►

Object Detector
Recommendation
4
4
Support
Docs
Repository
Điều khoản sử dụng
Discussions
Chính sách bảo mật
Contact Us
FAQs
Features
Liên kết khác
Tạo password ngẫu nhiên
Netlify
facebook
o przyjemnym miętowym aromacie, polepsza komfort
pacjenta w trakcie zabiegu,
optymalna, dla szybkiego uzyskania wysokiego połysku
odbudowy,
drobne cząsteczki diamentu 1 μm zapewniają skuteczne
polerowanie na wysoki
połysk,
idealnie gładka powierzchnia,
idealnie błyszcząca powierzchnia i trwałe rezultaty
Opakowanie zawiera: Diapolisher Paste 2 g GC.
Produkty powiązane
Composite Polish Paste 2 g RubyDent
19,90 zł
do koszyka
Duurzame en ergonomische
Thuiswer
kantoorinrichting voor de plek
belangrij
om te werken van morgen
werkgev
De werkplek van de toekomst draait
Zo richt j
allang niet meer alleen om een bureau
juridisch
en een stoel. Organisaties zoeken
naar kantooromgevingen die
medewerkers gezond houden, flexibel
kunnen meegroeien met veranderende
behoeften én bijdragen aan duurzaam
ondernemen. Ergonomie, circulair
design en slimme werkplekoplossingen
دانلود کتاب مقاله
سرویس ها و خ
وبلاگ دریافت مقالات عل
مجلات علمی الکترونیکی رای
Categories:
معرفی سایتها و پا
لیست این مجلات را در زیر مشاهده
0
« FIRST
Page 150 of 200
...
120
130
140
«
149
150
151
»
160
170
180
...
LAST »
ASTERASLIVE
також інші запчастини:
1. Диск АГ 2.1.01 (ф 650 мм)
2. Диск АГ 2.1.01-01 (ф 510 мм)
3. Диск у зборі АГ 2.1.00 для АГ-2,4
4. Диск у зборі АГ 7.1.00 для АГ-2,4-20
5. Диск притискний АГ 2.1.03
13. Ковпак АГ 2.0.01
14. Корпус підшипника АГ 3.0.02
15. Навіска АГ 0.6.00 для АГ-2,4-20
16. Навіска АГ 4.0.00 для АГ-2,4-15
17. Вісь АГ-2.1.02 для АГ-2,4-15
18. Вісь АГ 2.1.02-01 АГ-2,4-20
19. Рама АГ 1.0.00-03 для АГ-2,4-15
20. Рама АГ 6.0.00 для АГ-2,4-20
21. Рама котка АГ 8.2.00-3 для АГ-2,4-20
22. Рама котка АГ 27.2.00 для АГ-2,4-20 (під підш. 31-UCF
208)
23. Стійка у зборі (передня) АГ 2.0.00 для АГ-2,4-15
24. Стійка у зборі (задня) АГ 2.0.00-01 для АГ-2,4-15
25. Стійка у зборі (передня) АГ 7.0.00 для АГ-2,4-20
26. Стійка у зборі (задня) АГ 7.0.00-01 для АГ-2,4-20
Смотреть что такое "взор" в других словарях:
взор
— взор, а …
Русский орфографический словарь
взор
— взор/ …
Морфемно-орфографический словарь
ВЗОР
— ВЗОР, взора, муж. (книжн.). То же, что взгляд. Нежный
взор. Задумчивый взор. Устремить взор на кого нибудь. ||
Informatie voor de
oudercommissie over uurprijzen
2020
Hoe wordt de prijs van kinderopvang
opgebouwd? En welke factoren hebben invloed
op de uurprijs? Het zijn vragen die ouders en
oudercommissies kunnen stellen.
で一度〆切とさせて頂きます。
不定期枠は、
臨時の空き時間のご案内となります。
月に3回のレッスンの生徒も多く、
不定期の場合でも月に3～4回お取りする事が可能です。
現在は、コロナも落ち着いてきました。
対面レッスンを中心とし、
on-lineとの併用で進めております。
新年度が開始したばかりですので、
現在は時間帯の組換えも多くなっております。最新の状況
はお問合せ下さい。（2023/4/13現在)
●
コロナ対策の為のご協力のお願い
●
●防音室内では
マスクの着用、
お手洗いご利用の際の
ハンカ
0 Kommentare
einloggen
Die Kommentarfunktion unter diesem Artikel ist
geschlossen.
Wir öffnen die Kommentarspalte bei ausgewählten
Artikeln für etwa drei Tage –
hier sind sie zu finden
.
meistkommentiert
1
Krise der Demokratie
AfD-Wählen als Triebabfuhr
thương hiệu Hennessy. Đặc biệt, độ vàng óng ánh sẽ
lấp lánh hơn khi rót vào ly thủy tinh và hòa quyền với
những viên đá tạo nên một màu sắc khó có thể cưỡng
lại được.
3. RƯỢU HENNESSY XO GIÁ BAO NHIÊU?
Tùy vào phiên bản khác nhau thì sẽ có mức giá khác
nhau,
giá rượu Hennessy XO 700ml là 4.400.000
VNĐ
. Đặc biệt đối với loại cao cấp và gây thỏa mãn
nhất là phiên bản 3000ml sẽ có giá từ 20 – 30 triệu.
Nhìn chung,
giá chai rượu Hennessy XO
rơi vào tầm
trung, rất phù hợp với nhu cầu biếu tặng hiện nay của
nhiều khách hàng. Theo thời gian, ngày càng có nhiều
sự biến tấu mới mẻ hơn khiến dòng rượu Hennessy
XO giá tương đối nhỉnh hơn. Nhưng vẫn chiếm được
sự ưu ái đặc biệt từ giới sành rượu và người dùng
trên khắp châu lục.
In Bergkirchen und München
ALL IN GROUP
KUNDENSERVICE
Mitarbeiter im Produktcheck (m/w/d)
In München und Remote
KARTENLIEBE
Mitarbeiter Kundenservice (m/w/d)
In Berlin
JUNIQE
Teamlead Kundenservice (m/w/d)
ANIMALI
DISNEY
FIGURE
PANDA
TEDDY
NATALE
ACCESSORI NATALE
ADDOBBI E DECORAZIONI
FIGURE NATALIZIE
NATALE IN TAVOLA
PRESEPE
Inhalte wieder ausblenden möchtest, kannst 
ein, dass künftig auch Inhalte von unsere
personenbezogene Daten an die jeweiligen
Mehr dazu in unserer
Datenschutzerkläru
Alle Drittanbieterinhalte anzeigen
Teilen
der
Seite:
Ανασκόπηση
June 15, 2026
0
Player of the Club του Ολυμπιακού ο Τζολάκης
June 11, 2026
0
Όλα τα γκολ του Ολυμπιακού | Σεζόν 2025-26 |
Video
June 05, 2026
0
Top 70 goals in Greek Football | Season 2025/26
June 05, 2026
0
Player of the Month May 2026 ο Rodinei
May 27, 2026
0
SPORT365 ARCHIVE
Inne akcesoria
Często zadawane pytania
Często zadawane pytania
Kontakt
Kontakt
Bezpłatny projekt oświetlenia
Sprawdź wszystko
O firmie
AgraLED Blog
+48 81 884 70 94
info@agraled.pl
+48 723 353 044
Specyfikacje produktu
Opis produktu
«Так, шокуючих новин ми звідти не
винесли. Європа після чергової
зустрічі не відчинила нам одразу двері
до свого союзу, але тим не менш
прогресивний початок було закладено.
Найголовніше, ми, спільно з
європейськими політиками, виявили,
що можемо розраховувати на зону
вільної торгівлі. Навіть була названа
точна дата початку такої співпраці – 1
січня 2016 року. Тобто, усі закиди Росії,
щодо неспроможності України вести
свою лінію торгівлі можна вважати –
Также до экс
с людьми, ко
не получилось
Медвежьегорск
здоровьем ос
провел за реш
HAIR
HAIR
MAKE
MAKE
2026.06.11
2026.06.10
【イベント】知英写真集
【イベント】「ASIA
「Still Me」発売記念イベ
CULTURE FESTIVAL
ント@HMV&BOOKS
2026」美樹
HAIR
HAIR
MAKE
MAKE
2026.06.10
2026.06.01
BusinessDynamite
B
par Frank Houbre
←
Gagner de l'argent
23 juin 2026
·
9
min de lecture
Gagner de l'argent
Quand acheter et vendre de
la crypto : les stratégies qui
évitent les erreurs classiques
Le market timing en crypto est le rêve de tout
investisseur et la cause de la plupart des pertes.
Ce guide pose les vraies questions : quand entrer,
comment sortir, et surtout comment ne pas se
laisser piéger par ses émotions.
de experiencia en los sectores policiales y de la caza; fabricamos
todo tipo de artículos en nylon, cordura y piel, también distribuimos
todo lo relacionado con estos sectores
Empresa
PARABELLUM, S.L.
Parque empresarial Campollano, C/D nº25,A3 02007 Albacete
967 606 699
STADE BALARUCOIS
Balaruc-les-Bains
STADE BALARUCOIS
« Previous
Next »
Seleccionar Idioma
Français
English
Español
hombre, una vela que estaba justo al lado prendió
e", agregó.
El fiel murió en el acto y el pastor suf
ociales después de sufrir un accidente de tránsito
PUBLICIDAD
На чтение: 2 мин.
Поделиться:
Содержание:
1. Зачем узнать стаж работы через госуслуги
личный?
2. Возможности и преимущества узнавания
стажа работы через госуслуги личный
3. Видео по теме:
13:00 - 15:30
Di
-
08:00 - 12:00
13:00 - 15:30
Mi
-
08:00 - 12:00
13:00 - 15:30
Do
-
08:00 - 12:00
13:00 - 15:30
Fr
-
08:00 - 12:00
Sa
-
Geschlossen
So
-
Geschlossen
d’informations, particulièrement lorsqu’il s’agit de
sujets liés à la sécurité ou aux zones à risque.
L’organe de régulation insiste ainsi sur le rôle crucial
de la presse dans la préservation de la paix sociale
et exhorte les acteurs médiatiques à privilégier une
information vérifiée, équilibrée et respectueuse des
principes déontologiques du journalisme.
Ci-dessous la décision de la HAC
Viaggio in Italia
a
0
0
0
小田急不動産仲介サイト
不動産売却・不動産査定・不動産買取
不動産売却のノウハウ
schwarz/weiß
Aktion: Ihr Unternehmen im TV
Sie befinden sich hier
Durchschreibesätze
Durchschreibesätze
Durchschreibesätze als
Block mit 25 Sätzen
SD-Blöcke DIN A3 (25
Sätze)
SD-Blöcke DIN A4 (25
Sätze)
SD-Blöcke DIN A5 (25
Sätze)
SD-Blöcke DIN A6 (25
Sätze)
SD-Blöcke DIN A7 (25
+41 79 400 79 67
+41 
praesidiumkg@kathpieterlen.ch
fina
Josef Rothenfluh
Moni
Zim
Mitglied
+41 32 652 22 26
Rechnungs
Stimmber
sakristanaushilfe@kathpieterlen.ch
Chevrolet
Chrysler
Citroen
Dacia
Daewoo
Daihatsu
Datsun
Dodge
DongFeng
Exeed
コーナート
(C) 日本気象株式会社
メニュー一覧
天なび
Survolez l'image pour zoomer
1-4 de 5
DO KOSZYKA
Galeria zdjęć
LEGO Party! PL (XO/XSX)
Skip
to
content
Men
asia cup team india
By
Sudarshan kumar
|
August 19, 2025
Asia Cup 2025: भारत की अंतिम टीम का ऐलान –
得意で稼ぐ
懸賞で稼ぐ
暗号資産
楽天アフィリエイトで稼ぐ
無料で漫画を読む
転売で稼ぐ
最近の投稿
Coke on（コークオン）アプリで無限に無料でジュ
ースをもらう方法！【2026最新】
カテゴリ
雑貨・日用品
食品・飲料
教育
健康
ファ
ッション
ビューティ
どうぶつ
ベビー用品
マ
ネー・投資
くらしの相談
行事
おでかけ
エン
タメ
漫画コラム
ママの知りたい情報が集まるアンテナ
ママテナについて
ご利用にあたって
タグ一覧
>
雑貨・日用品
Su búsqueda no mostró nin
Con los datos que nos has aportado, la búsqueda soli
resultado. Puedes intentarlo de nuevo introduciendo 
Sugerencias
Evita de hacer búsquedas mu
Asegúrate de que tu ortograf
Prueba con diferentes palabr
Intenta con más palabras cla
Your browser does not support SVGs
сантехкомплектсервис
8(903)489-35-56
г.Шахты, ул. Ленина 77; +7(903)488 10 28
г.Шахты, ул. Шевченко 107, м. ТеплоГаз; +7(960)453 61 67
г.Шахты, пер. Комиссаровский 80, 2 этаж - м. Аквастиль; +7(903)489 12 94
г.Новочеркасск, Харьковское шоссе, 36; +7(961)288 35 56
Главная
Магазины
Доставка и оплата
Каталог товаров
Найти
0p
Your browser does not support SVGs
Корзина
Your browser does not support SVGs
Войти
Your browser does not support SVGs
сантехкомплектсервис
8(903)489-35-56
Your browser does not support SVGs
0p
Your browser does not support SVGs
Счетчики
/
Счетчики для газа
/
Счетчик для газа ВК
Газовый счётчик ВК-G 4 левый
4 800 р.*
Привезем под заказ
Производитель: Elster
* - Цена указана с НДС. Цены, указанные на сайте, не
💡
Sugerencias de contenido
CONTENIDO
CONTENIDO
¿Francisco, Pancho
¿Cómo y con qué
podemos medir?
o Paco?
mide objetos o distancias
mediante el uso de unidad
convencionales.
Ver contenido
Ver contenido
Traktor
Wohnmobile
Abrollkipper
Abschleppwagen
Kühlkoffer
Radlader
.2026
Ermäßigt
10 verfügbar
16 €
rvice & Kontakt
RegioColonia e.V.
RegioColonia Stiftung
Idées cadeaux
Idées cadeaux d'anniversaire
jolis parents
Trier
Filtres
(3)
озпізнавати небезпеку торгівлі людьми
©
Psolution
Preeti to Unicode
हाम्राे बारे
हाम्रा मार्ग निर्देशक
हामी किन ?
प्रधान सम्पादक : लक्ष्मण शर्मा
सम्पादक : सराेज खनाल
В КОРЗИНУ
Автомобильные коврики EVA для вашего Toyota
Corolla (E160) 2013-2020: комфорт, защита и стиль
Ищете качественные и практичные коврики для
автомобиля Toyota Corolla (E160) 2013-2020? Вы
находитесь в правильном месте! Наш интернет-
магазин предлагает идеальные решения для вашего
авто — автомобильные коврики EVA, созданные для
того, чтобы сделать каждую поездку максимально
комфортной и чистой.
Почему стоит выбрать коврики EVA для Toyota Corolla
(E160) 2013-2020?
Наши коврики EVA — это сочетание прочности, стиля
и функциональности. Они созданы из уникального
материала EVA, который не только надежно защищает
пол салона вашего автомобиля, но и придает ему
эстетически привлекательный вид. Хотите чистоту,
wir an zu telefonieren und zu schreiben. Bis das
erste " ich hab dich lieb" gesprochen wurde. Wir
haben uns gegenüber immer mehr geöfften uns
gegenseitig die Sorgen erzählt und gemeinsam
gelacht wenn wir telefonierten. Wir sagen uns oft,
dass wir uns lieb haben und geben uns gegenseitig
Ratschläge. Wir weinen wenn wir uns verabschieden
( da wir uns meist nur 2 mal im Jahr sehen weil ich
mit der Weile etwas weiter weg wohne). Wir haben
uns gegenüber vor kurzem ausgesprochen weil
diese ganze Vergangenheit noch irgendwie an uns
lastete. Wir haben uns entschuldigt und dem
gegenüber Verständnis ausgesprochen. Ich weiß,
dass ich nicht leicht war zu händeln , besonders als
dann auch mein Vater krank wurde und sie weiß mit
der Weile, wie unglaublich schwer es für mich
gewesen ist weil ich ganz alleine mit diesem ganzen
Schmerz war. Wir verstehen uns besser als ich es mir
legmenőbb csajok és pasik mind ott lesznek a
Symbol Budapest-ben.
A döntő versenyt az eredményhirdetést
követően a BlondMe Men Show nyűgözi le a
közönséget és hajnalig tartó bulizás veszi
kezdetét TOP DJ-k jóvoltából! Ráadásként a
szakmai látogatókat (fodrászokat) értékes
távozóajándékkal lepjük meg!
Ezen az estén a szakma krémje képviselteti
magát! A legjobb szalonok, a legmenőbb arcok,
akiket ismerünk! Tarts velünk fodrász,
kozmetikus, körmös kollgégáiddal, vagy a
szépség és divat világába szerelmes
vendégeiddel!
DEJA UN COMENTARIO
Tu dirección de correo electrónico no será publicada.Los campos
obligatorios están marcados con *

◄

What to produce => Please copy the items again from the start through the line containing "20. Рама АГ 6.0.00 для АГ-2,4-20", changing "Discussions" to "Forum" and leaving everything else as it is.

Worked solution =>
Object Detector
Recommendation
4
4
Support
Docs
Repository
Điều khoản sử dụng
Forum
Chính sách bảo mật
Contact Us
FAQs
Features
Liên kết khác
Tạo password ngẫu nhiên
Netlify
facebook
o przyjemnym miętowym aromacie, polepsza komfort
pacjenta w trakcie zabiegu,
optymalna, dla szybkiego uzyskania wysokiego połysku
odbudowy,
drobne cząsteczki diamentu 1 μm zapewniają skuteczne
polerowanie na wysoki
połysk,
idealnie gładka powierzchnia,
idealnie błyszcząca powierzchnia i trwałe rezultaty
Opakowanie zawiera: Diapolisher Paste 2 g GC.
Produkty powiązane
Composite Polish Paste 2 g RubyDent
19,90 zł
do koszyka
Duurzame en ergonomische
Thuiswer
kantoorinrichting voor de plek
belangrij
om te werken van morgen
werkgev
De werkplek van de toekomst draait
Zo richt j
allang niet meer alleen om een bureau
juridisch
en een stoel. Organisaties zoeken
naar kantooromgevingen die
medewerkers gezond houden, flexibel
kunnen meegroeien met veranderende
behoeften én bijdragen aan duurzaam
ondernemen. Ergonomie, circulair
design en slimme werkplekoplossingen
دانلود کتاب مقاله
سرویس ها و خ
وبلاگ دریافت مقالات عل
مجلات علمی الکترونیکی رای
Categories:
معرفی سایتها و پا
لیست این مجلات را در زیر مشاهده
0
« FIRST
Page 150 of 200
...
120
130
140
«
149
150
151
»
160
170
180
...
LAST »
ASTERASLIVE
також інші запчастини:
1. Диск АГ 2.1.01 (ф 650 мм)
2. Диск АГ 2.1.01-01 (ф 510 мм)
3. Диск у зборі АГ 2.1.00 для АГ-2,4
4. Диск у зборі АГ 7.1.00 для АГ-2,4-20
5. Диск притискний АГ 2.1.03
13. Ковпак АГ 2.0.01
14. Корпус підшипника АГ 3.0.02
15. Навіска АГ 0.6.00 для АГ-2,4-20
16. Навіска АГ 4.0.00 для АГ-2,4-15
17. Вісь АГ-2.1.02 для АГ-2,4-15
18. Вісь АГ 2.1.02-01 АГ-2,4-20
19. Рама АГ 1.0.00-03 для АГ-2,4-15
20. Рама АГ 6.0.00 для АГ-2,4-20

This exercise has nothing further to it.